I’ve set the jetty timeout to an hour in case to see if it gets rid of the
timeout errors.
Appreciate any help.

Thanks,
Mark


#2

Check out your OOM killer log entries. I had this happen on a test
chef server on an amazon EC2 t1.micro instance.

If this is your problem, unfortunately I suspect the answer is to get
more memory.

-Peter

On Wed, Nov 16, 2011 at 12:22 PM, Mark Rechler mrechler@brightcove.com wrote:

Hi Eeveryone,

I was wondering if anybody else has come across this behavior. Every few
days Solr seems to die resulting in the processes needing to be killed and
restarting chef-solr and chef-solr-indexer. The following appears in the
logs at the time when Solr becomes unusable (Centos 5.6, chef 0.9.16):

solr-indexer.log:
FATAL: POST to Solr ‘http://localhost:8983’ failed.
Chef::Exceptions::SolrConnectionError exception: Errno::ECONNREFUSED:
Connection refused - connect(2) attempting to contact http://localhost:8983

solr.log:
FATAL: Search Query to Solr
http://localhost:8983/solr/select?q=domain%3Afal&start=0&rows=1000&sort=X_CHEF_id_CHEF_X+asc&wt=ruby&indent=off&fq=%2BX_CHEF_database_CHEF_X%3Achef+%2BX_CHEF_type_CHEF_X%3Anode
failed. Chef::Exceptions::SolrConnectionError exception:
Errno::ECONNREFUSED: Connection refused - connect(2) attempting to contact
http://localhost:8983
or
FATAL: Search Query to Solr
http://localhost:8983/solr/select?q=domain%3Afal&start=0&rows=1000&sort=X_CHEF_id_CHEF_X+asc&wt=ruby&indent=off&fq=%2BX_CHEF_database_CHEF_X%3Achef+%2BX_CHEF_type_CHEF_X%3Anode
failed. Chef::Exceptions::SolrConnectionError exception: Timeout::Error:
Timeout::Error attempting to contact http://localhost:8983

I’ve set the jetty timeout to an hour in case to see if it gets rid of the
timeout errors.
Appreciate any help.

Thanks,
Mark


#3

Hi Peter,

Thank you for the reply. I was not seeing any OOM messages, but the timeout
let me to up the timeout time in Jetty to an hour and increased the heap
size to 2gb for solr. Everything seems to be running smoothly now.

Thanks,
Mark

On Thu, Nov 17, 2011 at 11:18 PM, Peter Norton pn+chef-list@knewton.comwrote:

Check out your OOM killer log entries. I had this happen on a test
chef server on an amazon EC2 t1.micro instance.
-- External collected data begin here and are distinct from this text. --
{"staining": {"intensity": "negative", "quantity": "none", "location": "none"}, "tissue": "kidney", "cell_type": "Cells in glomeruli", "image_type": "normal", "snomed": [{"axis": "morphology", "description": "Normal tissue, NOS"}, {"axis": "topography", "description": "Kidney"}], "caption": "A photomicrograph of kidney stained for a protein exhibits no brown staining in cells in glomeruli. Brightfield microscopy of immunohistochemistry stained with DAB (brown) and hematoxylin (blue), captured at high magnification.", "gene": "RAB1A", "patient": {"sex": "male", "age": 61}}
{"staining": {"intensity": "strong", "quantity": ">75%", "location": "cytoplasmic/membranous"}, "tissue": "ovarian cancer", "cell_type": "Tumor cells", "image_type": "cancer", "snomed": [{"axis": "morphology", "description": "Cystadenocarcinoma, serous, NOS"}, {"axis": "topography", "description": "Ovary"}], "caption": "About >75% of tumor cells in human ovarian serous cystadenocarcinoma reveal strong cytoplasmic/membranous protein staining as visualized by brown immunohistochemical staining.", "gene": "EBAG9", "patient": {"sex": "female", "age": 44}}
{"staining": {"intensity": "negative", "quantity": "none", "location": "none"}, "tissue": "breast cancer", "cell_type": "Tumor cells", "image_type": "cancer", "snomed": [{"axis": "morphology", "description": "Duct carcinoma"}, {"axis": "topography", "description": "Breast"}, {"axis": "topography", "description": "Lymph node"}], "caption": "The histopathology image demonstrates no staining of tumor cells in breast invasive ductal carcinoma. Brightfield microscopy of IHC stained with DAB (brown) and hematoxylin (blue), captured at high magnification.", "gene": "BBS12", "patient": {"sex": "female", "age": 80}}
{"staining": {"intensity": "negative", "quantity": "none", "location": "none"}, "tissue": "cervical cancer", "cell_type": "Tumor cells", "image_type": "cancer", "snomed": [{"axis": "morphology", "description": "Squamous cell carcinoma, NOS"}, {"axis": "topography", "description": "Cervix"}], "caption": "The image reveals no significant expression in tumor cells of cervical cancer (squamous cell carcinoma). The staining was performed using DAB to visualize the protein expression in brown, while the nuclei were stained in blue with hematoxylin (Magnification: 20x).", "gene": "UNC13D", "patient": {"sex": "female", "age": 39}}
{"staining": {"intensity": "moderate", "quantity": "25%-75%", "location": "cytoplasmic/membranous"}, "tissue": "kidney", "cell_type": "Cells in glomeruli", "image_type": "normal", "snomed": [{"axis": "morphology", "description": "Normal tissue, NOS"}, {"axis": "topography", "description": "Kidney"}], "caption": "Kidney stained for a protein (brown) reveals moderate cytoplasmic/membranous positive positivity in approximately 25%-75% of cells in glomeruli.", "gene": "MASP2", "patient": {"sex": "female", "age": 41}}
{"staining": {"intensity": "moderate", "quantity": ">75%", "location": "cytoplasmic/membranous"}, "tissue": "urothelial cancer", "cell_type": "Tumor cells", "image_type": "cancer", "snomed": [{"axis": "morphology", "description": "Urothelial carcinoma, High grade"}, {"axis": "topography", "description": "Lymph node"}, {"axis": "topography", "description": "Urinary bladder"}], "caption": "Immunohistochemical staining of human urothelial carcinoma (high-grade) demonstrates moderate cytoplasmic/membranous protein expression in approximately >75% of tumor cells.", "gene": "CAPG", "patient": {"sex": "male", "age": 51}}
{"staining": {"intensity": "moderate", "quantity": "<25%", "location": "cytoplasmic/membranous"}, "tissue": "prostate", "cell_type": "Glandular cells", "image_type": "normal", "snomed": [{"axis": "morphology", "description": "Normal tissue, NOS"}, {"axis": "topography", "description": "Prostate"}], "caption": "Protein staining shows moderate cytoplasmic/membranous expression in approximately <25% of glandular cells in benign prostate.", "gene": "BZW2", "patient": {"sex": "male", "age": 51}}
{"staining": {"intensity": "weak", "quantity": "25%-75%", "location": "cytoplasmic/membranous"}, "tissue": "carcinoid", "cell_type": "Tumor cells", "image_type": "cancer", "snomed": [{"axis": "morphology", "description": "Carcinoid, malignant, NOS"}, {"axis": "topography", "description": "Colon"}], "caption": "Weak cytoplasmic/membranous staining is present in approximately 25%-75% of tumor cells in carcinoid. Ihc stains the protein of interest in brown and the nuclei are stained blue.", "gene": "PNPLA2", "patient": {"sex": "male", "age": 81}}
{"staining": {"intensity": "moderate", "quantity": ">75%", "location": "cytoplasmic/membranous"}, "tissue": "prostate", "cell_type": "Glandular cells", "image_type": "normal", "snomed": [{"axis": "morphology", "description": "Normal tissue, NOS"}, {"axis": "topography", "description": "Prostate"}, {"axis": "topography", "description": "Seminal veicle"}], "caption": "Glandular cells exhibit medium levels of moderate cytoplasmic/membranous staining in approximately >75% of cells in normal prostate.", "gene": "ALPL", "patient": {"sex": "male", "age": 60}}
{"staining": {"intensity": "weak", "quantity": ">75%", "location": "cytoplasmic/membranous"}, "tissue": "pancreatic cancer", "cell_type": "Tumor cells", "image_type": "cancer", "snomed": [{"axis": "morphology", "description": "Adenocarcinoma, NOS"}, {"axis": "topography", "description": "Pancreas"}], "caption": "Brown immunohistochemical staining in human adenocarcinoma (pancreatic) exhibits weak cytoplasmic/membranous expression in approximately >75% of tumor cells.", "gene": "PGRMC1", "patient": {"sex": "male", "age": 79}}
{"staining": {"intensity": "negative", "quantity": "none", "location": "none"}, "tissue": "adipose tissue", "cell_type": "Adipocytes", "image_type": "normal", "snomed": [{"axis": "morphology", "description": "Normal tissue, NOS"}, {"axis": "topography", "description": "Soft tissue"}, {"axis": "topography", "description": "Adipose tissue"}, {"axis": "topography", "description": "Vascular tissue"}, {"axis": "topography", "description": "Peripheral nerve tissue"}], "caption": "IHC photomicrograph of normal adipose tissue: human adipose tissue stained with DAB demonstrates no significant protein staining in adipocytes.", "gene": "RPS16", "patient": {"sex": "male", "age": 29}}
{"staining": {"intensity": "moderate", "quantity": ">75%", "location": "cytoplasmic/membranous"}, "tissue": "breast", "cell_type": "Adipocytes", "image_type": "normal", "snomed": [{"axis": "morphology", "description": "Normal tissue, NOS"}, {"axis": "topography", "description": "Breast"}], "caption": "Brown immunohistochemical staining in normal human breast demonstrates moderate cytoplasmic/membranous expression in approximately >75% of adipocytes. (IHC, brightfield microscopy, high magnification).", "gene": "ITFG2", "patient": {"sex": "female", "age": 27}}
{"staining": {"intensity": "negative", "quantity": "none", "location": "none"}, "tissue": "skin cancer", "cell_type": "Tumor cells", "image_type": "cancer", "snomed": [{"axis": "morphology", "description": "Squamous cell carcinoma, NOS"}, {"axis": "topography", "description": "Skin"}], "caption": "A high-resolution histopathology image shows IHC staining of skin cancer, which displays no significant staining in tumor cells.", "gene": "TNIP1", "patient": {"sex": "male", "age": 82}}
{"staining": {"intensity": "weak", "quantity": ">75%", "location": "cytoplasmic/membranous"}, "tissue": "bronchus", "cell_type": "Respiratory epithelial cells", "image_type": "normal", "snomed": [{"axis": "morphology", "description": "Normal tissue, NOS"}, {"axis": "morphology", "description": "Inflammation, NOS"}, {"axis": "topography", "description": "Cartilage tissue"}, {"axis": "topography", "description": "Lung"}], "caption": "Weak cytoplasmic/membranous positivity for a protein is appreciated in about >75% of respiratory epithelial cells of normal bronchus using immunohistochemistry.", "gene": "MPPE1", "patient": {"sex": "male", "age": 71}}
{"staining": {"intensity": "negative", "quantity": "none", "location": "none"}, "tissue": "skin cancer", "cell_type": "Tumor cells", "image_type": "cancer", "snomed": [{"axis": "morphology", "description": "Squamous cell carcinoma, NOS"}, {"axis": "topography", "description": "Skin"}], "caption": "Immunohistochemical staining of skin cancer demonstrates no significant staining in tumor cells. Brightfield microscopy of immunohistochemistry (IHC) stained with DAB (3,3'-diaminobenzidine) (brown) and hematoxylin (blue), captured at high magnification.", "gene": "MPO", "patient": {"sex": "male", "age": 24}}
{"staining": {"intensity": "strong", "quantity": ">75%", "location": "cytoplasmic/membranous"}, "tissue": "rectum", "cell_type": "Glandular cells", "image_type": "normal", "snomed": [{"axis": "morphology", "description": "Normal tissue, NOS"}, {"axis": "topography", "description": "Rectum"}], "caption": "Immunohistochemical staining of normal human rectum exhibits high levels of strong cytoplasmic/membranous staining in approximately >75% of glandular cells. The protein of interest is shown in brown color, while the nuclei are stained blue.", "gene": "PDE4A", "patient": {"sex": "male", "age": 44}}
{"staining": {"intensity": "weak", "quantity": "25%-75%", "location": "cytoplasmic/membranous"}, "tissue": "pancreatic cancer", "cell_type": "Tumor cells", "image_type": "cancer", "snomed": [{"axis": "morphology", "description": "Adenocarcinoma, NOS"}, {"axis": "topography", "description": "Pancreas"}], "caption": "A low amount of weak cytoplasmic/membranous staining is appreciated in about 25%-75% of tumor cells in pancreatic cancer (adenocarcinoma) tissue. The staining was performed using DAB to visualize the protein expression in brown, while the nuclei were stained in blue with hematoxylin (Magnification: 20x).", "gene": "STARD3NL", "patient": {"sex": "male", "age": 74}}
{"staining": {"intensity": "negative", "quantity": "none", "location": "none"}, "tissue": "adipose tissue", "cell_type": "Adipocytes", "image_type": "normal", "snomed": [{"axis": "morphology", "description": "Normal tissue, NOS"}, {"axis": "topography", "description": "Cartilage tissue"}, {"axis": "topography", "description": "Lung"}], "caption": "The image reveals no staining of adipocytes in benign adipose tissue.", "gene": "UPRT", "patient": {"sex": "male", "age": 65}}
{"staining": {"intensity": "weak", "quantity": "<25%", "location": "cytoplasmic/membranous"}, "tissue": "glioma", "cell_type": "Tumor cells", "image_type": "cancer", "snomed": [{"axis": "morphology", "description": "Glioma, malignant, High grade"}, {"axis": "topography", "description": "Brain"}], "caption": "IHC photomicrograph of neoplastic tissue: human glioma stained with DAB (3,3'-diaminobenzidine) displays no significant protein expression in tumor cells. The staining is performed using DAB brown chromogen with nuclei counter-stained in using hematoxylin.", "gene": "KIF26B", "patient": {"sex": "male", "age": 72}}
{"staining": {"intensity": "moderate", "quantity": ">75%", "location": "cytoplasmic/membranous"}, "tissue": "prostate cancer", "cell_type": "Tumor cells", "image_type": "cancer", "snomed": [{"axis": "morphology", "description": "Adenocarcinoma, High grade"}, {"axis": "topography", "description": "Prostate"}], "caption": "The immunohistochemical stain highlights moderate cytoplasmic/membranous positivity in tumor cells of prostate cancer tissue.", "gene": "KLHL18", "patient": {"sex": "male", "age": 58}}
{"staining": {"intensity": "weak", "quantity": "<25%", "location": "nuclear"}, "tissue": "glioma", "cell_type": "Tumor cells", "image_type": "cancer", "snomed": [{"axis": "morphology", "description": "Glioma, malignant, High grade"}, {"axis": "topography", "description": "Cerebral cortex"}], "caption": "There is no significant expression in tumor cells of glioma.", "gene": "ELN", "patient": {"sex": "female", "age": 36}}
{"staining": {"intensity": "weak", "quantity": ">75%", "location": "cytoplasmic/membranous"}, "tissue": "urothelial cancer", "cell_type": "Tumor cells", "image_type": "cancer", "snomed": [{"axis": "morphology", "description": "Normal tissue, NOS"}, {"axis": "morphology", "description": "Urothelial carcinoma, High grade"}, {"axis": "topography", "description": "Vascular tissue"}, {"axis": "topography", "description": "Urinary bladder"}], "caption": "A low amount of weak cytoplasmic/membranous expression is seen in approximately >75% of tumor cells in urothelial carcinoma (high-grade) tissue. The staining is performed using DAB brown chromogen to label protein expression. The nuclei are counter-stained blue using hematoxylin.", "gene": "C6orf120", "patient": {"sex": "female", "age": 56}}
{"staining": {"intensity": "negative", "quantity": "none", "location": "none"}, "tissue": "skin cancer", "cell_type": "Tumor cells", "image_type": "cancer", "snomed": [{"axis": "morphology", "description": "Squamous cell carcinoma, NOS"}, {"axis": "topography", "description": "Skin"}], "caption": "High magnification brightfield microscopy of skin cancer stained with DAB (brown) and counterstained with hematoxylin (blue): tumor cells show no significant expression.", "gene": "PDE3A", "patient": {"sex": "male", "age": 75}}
If this is your problem, unfortunately I suspect the answer is to get
more memory.

-Peter

On Wed, Nov 16, 2011 at 12:22 PM, Mark Rechler mrechler@brightcove.com
wrote:

Hi Eeveryone,

I was wondering if anybody else has come across this behavior. Every few
days Solr seems to die resulting in the processes needing to be killed
and
restarting chef-solr and chef-solr-indexer. The following appears in the
logs at the time when Solr becomes unusable (Centos 5.6, chef 0.9.16):

solr-indexer.log:
FATAL: POST to Solr ‘http://localhost:8983’ failed.
Chef::Exceptions::SolrConnectionError exception: Errno::ECONNREFUSED:
Connection refused - connect(2) attempting to contact
http://localhost:8983

solr.log:
FATAL: Search Query to Solr

http://localhost:8983/solr/select?q=domain%3Afal&start=0&rows=1000&sort=X_CHEF_id_CHEF_X+asc&wt=ruby&indent=off&fq=%2BX_CHEF_database_CHEF_X%3Achef+%2BX_CHEF_type_CHEF_X%3Anode

failed. Chef::Exceptions::SolrConnectionError exception:
Errno::ECONNREFUSED: Connection refused - connect(2) attempting to
contact
http://localhost:8983
or
FATAL: Search Query to Solr

http://localhost:8983/solr/select?q=domain%3Afal&start=0&rows=1000&sort=X_CHEF_id_CHEF_X+asc&wt=ruby&indent=off&fq=%2BX_CHEF_database_CHEF_X%3Achef+%2BX_CHEF_type_CHEF_X%3Anode

failed. Chef::Exceptions::SolrConnectionError exception: Timeout::Error:
Timeout::Error attempting to contact http://localhost:8983

I’ve set the jetty timeout to an hour in case to see if it gets rid of
the
timeout errors.
Appreciate any help.

Thanks,
Mark